Docenti precari/2. I peones della scuola

Precario per l’Enciclopedia Treccani significa “instabile, passeggero, provvisorio, temporaneo, transitorio”; nel mondo del lavoro è formalmente identificato nel lavoratore con contratto a tempo determinato, un’occupazione che ha come unica certezza quella di andare a conclusione, ma non quella di continuare.

Docenti precari: sono i peones della scuola. Ingiusto.

L’anno scorso il Portale dati del Ministero ne ha contati ben 225mila, un numero enorme, destinato comunque a salire nel nuovo conteggio di questo anno scolastico in corso, toccando quota 240mila e più, grazie a nuovi arrivi stimabili in almeno diecimila unità, e anche per l’ingresso dei nuovi docenti di educazione motoria dal settembre scorso immessi nella scuola primaria.

Oltre alla categoria che li comprende (contratto a tempo determinato), quei 225 mila precari sono individuati secondo le tipologie del posto di lavoro occupato (91mila su posto comune e 134mila su sostegno), sono computati in base alla durata del rapporto di lavoro a termine (67,5mila annuale e 157,5mila fino al termine delle attività didattiche, 30 giugno), sono suddivisi secondo il settore scolastico di appartenenza (17,5mila di scuola dell’infanzia, 65mila di scuola primaria, 59,5mila della secondaria di I grado e 83mila di quella di secondo grado) e sono anche individuati per genere (78% sono donne), fascia di età, provincia e regione di inserimento.    

Hanno insomma l’onore (si fa per dire) di una dettagliata catalogazione, mentre altro mezzo milione di loro colleghi meno fortunati sono invece soltanto compresi genericamente nelle GPS (non si tratta di un acronimo che identifica smartphone di ultima generazione o altro congegno elettronico, bensì di Graduatorie Provinciali per le supplenze) o iscritti nelle Graduatorie d’istituto, in forza delle quali devono accontentarsi di raccogliere unicamente le briciole del lavoro scolastico attraverso le supplenze temporanee, spesso della durata di pochi giorni.

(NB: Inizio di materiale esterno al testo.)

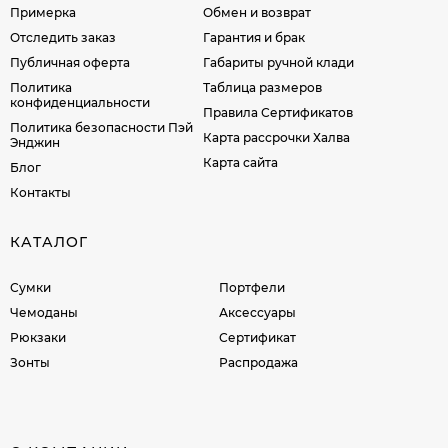
Примерка
Обмен и возврат
Отследить заказ
Гарантия и брак
Публичная оферта
Габариты ручной клади
Политика
Таблица размеров
конфиденциальности
Правила Сертификатов
Политика безопасности Пэй
Карта рассрочки Халва
Энджин
Карта сайта
Блог
Контакты
КАТАЛОГ
Сумки
Портфели
Чемоданы
Аксессуары
Рюкзаки
Сертификат
Зонты
Распродажа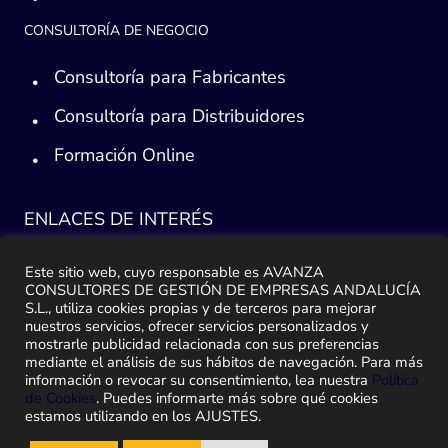
CONSULTORÍA DE NEGOCIO
Consultoría para Fabricantes
Consultoría para Distribuidores
Formación Online
ENLACES DE INTERÉS
Consultoría ERP Sage
Este sitio web, cuyo responsable es AVANZA
CONSULTORES DE GESTIÓN DE EMPRESAS ANDALUCÍA
Implantación ERP
S.L., utiliza cookies propias y de terceros para mejorar
nuestros servicios, ofrecer servicios personalizados y
mostrarle publicidad relacionada con sus preferencias
Plan de ayuda Sage
mediante el análisis de sus hábitos de navegación. Para más
información o revocar su consentimiento, lea nuestra
Política
Migración y traspaso de datos
de Cookies
. Puedes informarte más sobre qué cookies
estamos utilizando en los AJUSTES.
Medidas Ley Antifraude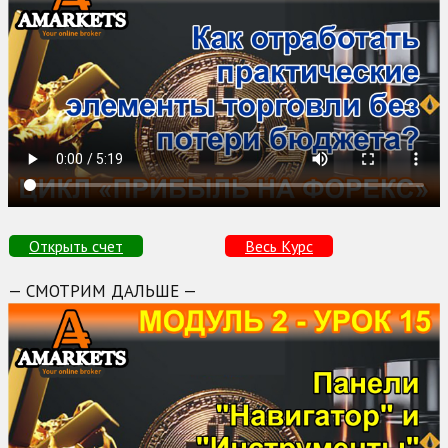
Открыть счет
Весь Курс
— СМОТРИМ ДАЛЬШЕ —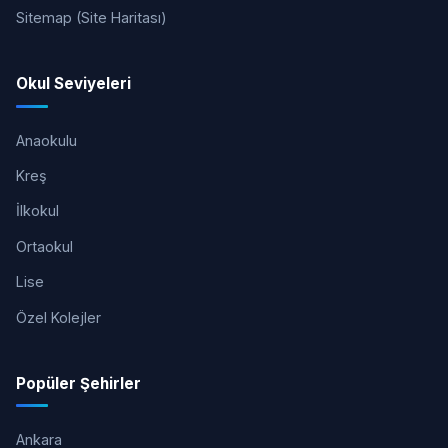
Sitemap (Site Haritası)
Okul Seviyeleri
Anaokulu
Kreş
İlkokul
Ortaokul
Lise
Özel Kolejler
Popüler Şehirler
Ankara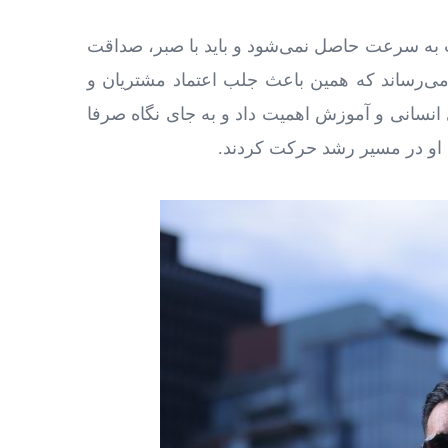
یت به سرعت حاصل نمی‌شود و باید با صبر، صداقت
 می‌رساند که همین باعث جلب اعتماد مشتریان و
 انسانی و آموزش اهمیت داد و به جای نگاه صرفا
ه او در مسیر رشد حرکت کردند.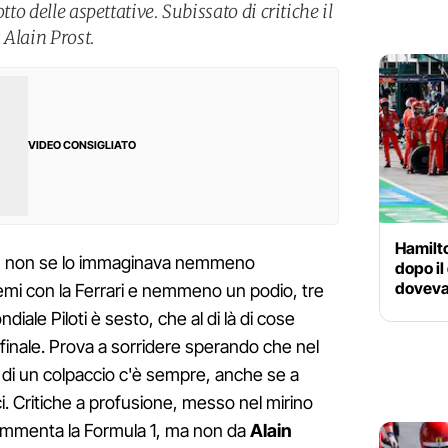
tto delle aspettative. Subissato di critiche il
a Alain Prost.
VIDEO CONSIGLIATO
Hamilto
n
non se lo immaginava nemmeno
dopo il
doveva
mi con la Ferrari e nemmeno un podio, tre
diale Piloti è sesto, che al di là di cose
 finale. Prova a sorridere sperando che nel
 di un colpaccio c'è sempre, anche se a
i. Critiche a profusione, messo nel mirino
ommenta la Formula 1, ma non da
Alain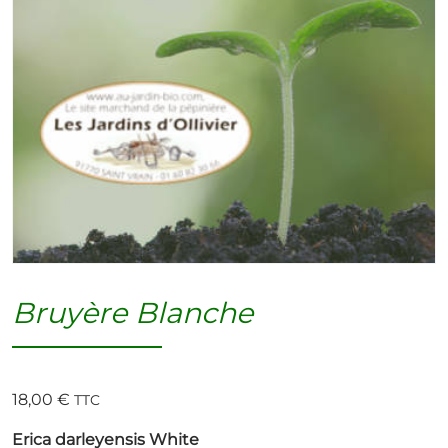
Bruyère Blanche
18,00
€
TTC
Erica darleyensis White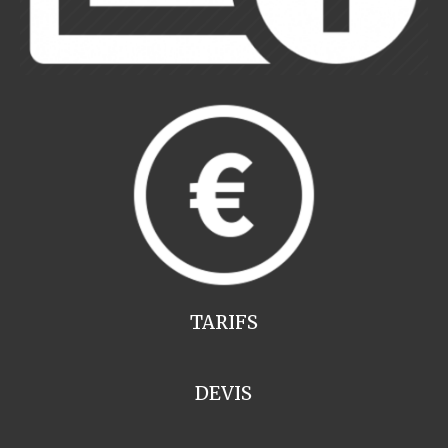
TARIFS
DEVIS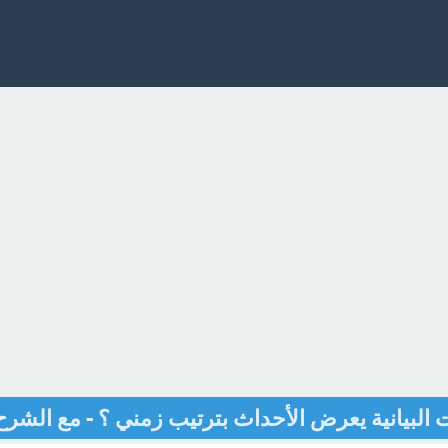
لبيانية يعرض الأحداث بترتيب زمني ؟ - مع الشرح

Contrattualizzati per un anno o per meno, tutti sono condannati a un lavoro precario.

Ciò che è stabile è la domanda del loro lavoro, ovvero il datore di lavoro Stato ne ha complessivamente bisogno con continuità per garantire il servizio (almeno per quanto riguarda quelli con contratto annuale e larga parte di quelli con contratto fino al termine delle attività), ma preferisce “lucrare” un po’ di risparmi (ci sarebbero gli estremi per parlare di speculazione di Stato…), dimenticando gli effetti sulla qualità del servizio. Un sistema che rende la vita difficile a centinaia di migliaia di persone e che impatta negativamente sugli studenti.

L’interrogativo che accompagna la fotografia di questo grande squarcio della nostra scuola potrebbe essere: quanto incide la precarietà del personale docente sulla qualità dell’offerta formativa?